Provided information >>
━━━━━━━━━━━━━━━━━━━━
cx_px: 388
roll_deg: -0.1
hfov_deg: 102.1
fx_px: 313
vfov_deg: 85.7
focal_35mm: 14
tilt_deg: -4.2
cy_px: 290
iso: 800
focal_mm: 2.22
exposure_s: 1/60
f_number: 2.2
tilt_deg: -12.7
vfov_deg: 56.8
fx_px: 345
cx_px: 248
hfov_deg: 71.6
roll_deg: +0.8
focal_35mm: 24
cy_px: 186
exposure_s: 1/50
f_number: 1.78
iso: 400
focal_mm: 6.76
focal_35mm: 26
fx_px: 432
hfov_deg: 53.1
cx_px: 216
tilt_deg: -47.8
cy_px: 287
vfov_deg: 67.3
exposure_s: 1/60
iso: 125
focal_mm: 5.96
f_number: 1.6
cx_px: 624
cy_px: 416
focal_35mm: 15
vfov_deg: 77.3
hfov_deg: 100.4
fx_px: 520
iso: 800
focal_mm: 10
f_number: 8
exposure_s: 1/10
━━━━━━━━━━━━━━━━━━━━
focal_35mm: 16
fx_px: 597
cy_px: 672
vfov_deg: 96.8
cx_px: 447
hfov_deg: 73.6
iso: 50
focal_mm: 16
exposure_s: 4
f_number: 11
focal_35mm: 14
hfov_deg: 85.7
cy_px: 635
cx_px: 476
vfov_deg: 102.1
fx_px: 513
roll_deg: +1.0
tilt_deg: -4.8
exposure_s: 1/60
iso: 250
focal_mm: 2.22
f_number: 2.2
━━━━━━━━━━━━━━━━━━━━
Your goal >> From the line holding "focal_35mm: 26" to the line holding "exposure_s: 1/10", inclusive, restate each line above exactly as written.

Finished task >>
focal_35mm: 26
fx_px: 432
hfov_deg: 53.1
cx_px: 216
tilt_deg: -47.8
cy_px: 287
vfov_deg: 67.3
exposure_s: 1/60
iso: 125
focal_mm: 5.96
f_number: 1.6
cx_px: 624
cy_px: 416
focal_35mm: 15
vfov_deg: 77.3
hfov_deg: 100.4
fx_px: 520
iso: 800
focal_mm: 10
f_number: 8
exposure_s: 1/10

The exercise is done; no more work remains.